There are (seemingly) many reasons to be discouraged:
- The economy
- My economy
- Personal conflicts (especially the unresolved kinds)
- Suffering — both significant (cancer, totaled cars, lost jobs) and insignificant (four red lights in a row, paper cuts, lost computer files)
- Physical weakness
- Family concerns — marital needs, young children needing training and discipline, teenage children issues (schedules, helping them handle temptations, preparing for college, finances), adult children issues (waywardness, “leaving and clinging” questions, finances, grandparenting relationships)
- Judicial decisions and legislative directions
- Reading news alerts on my phone (never mind watching the news)
- Temptations (did I already say temptations?)
It doesn’t take much effort to incline my heart towards despondency. In that environment, it is good to remember that there are means to incline my heart to trust in God and to be joyful.
As a reminder for his hearers, the prophet Zechariah declares the words of the Lord of Hosts (aka, the Almighty God) to stimulate despondent Judah to joy. While the nation had returned from captivity in Babylon to her native land in Israel, oppression from outside forces provoked the nation to halt construction of the temple after laying its foundation.
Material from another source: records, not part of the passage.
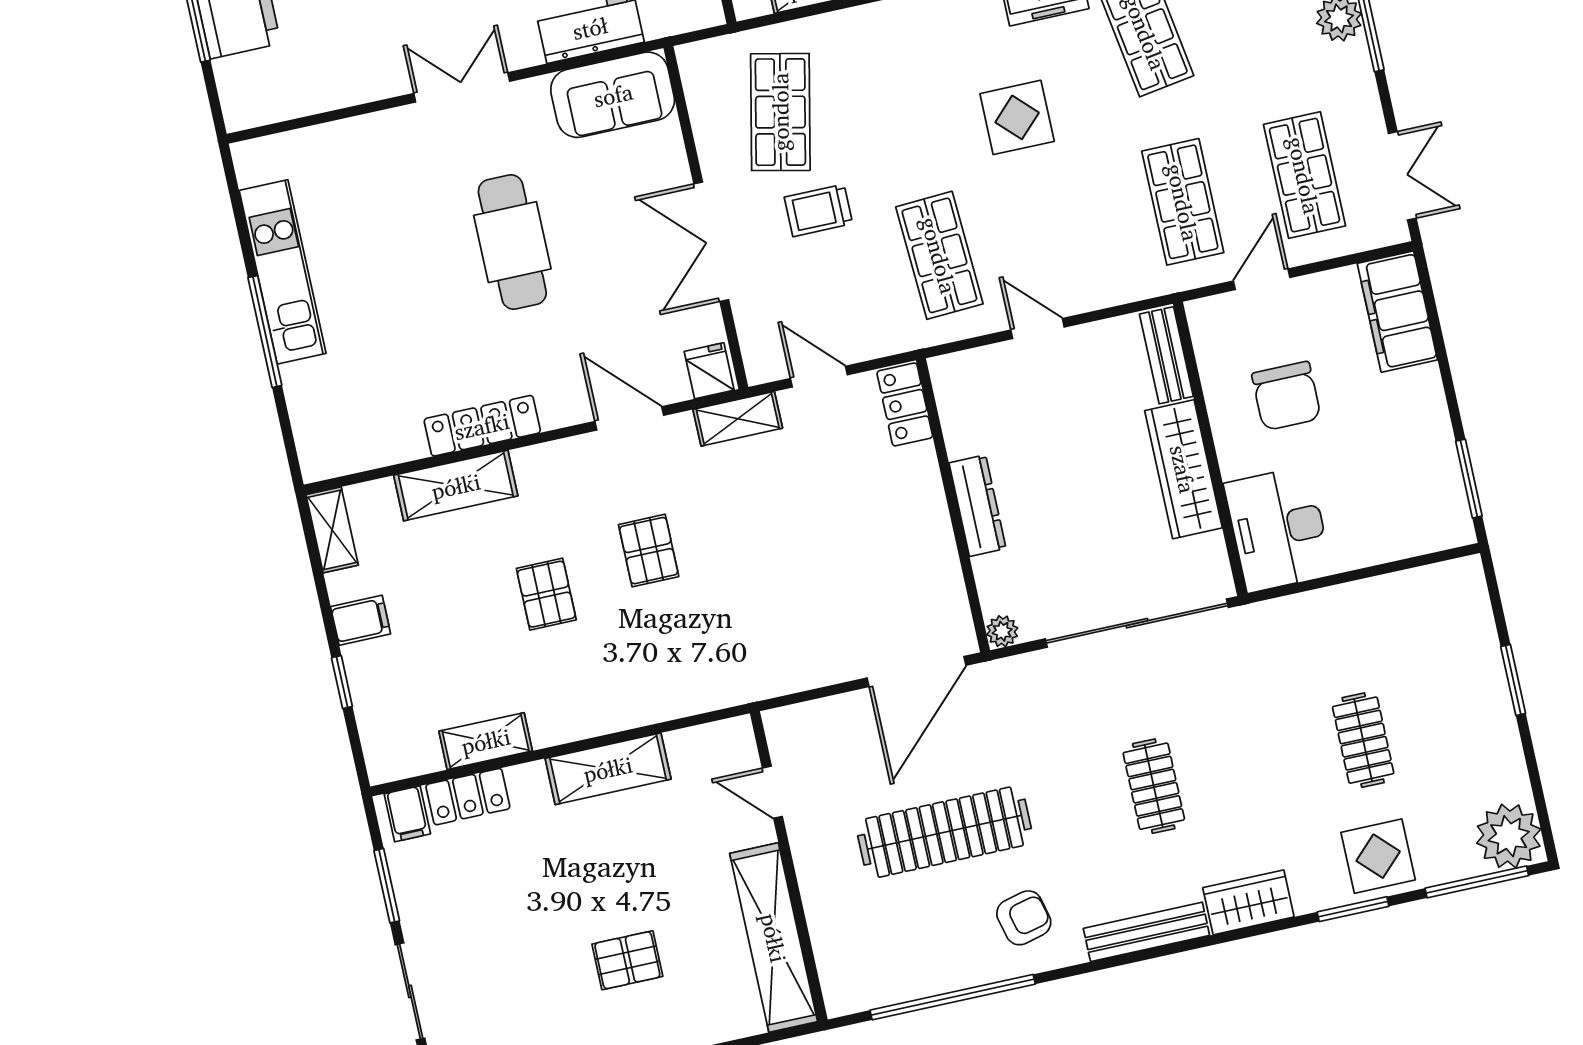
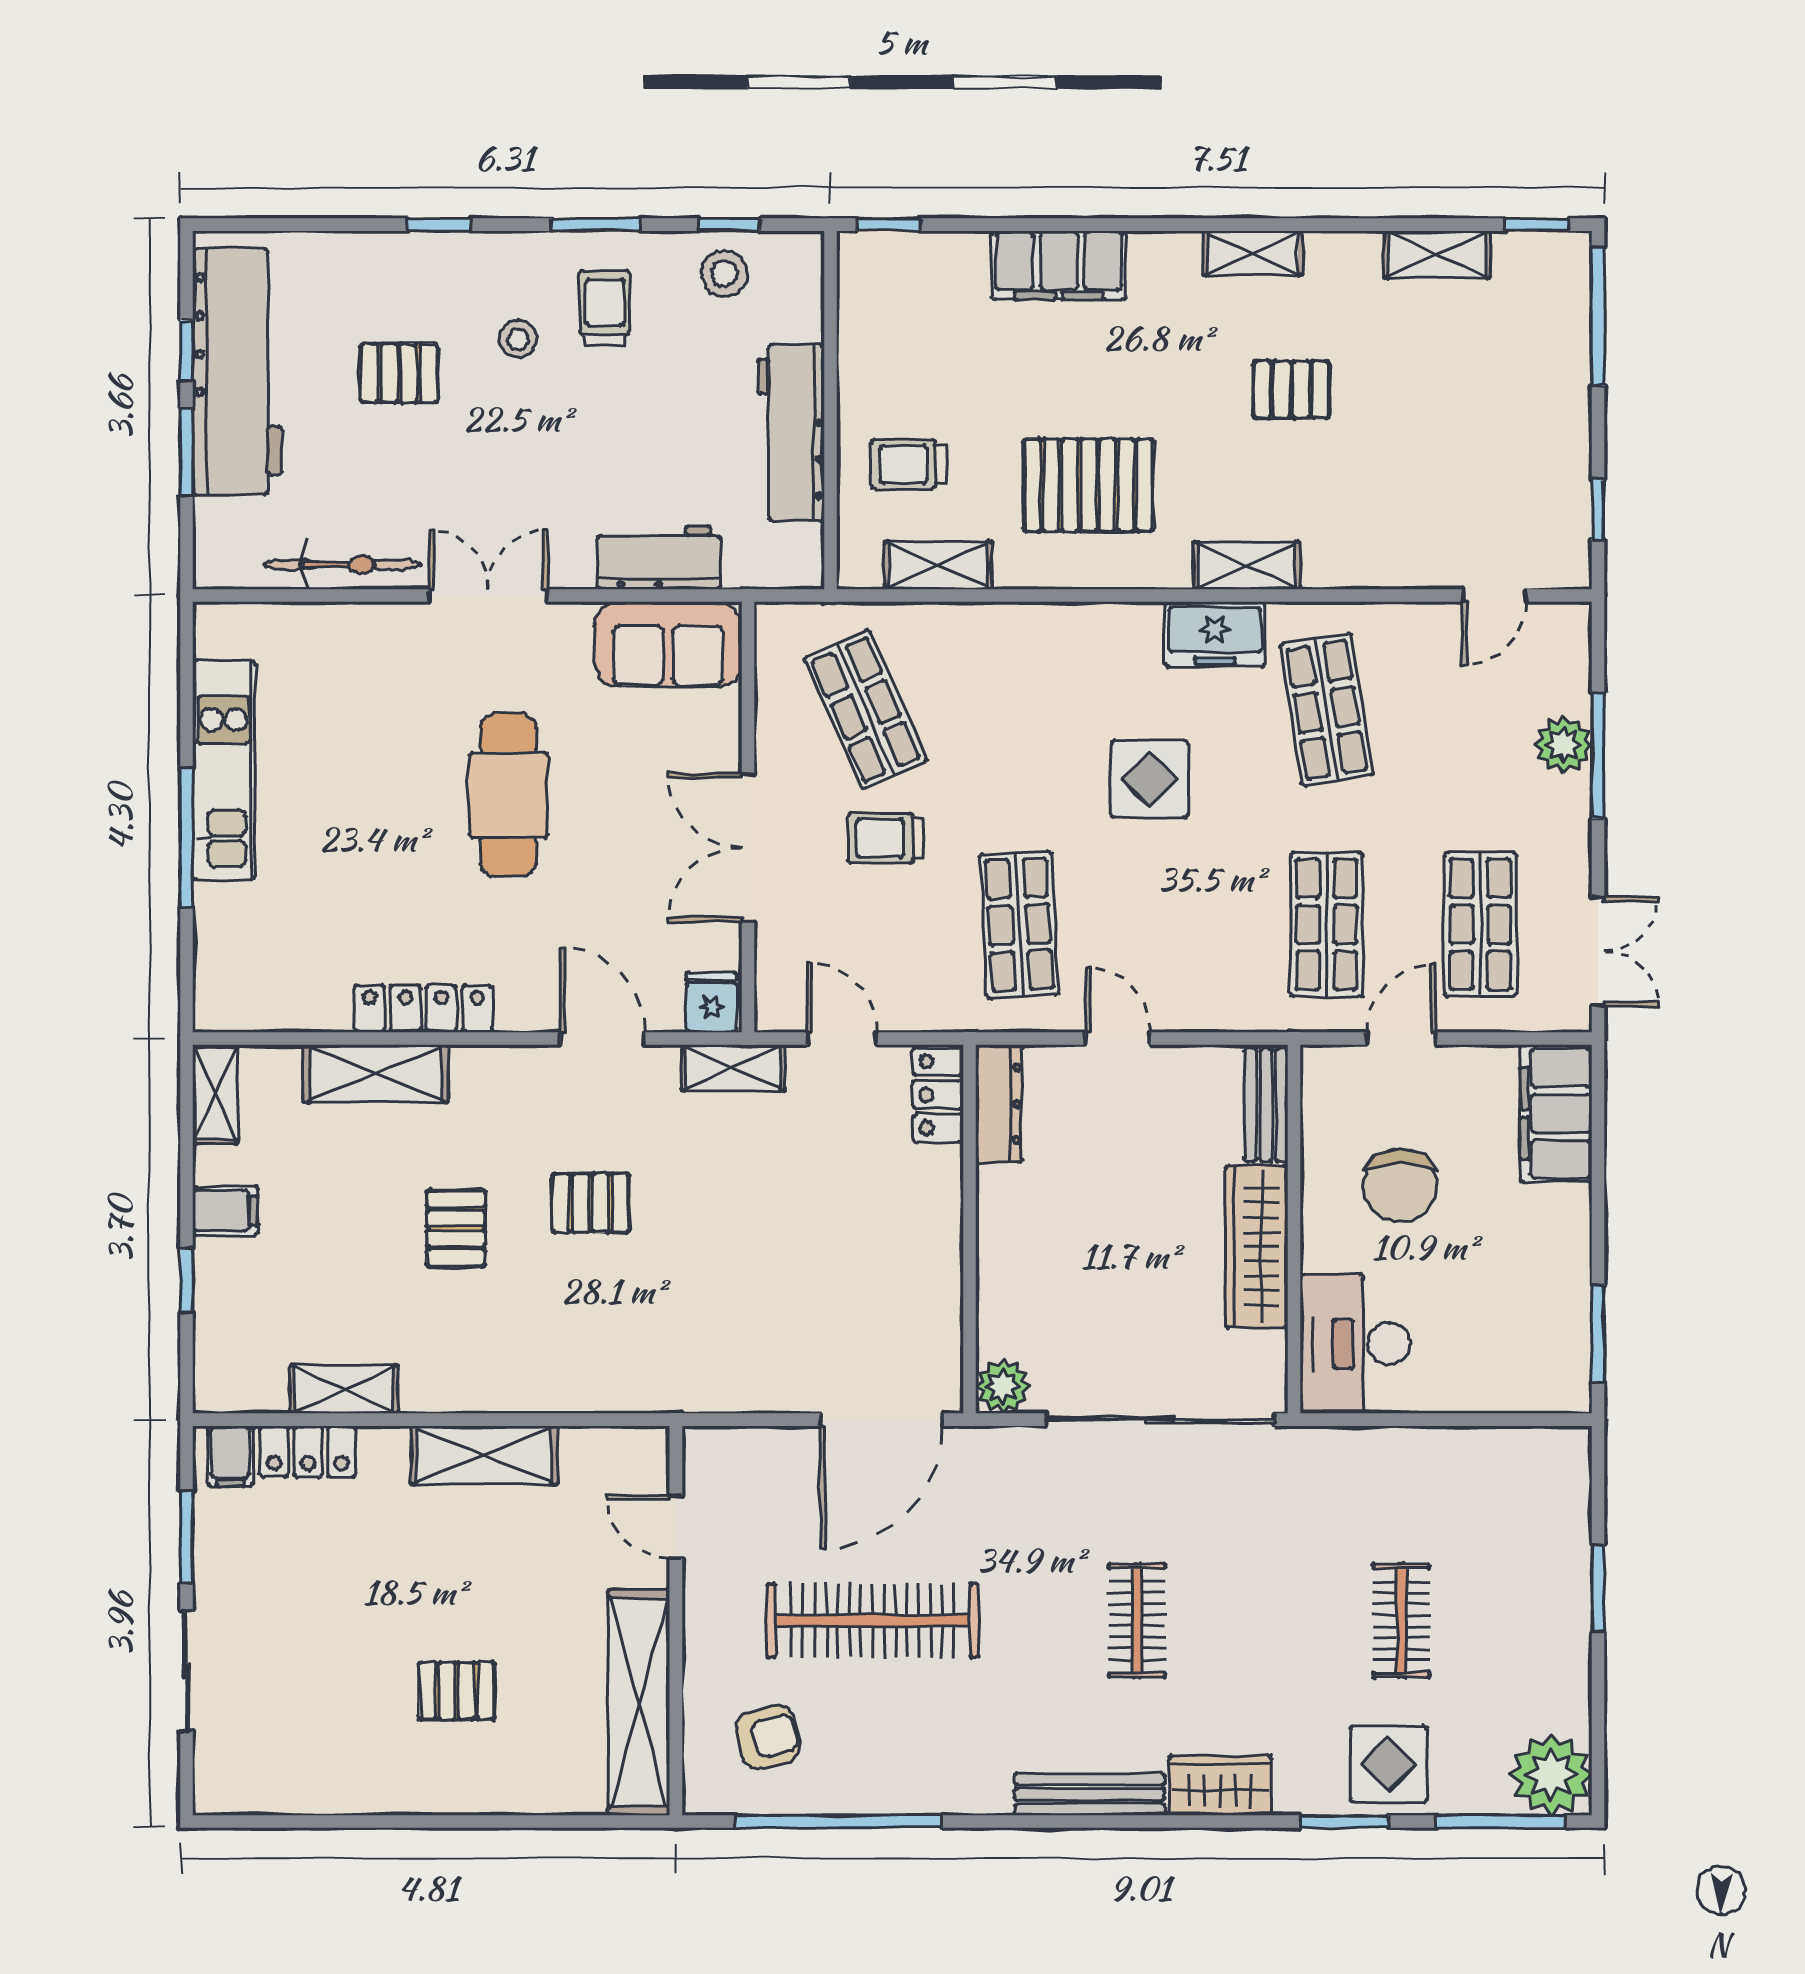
bicycle: (341, 88) -> (343, 565), added
shop shelf: (780, 112) -> (866, 710), turned -36
dresser: (978, 506) -> (999, 1104), moved
pallet: (649, 551) -> (591, 1203), turned 90
plant: (1002, 631) -> (1003, 1386), width x1.38, depth x1.38
armchair: (1024, 918) -> (768, 1737), moved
For approximately 15 years, no work was done because of the discouragement of the nation.
To stimulate Judah to continue the work of rebuilding the temple, God sent Zechariah (along with Haggai) to prophecy to the nation. The beginning of his prophecy was a series of visions in which the people were reminded of the promises and character of God who was for them. In the midst of the third vision, God says:
“Sing for joy and be glad, O daughter of Zion…” (Zech. 2:10a)
Addressing the nation as a whole (Zion can be a reference to the nation of Israel or Judah, the city of Jerusalem, or even just the temple; here the context suggests it is a reference to the nation), God calls and commands them to sing joyfully and gladly. They should overflow with delight as they sing (no morose singing or songs in the minor key!).
And note the context in which God is speaking. He is addressing some Israelites who had not yet left Babylon, but had chosen for some unstated reason (presumably unbelief in God’s provision or contentedness with living in Babylon) to stay in the foreign land and not to return home to Judah (vv. 6-7). Circumstances in Judah might be hard, God says, but they are to obey and return to their land. They are to choose obedience.
They are also to choose joy, remembering that the Lord is coming and will dwell (in His kingdom) with them. He will return and fulfill all the promised blessings to His people, Israel. And He will (eternally) be with them so He says:
“‘Sing…for behold I am coming and I will dwell in your midst,’ declares the Lord” (v. 10b).
They are to sing, not because their circumstances are so great. They are to sing because they trust such a great God.
This admonition to sing with a cry of jubilation is affirmed often in the Psalms:
- Sing joyfully as an expression of your righteousness (32:11; 33:1)
- Sing joyfully because you delight in God’s righteousness (35:27)
- Sing joyfully because God is your (infinite) strength (59:17)
- Sing joyfully as a reflection of what is in your soul (71:23)
- Sing joyfully because you are satisfied with the loyalty of God’s grace (90:14)
- Sing joyfully because of the firmness of His salvation (95:1)
- Sing joyfully because even His creation declares His handiwork and grace (96:12; 98:4, 8)
- Sing joyfully with the memory of God’s goodness (145:7)
Repeatedly the Scriptures exhort God’s people to rejoice in Him. Delight and joy in God is not ultimately a result of something happening to us; it is a decision that we make to intentionally pursue satisfaction in God. And that decision is reflected in what we sing (both with our lips and in our hearts).
As noted above, it takes little (no?) effort to be provoked to discouragement. In contrast, it will take effort to work against the fleshly desire of despondency. But the satisfaction that comes from intentional joy is worthwhile. So choose joy — and choose a song to sing that joy to the Lord and yourself.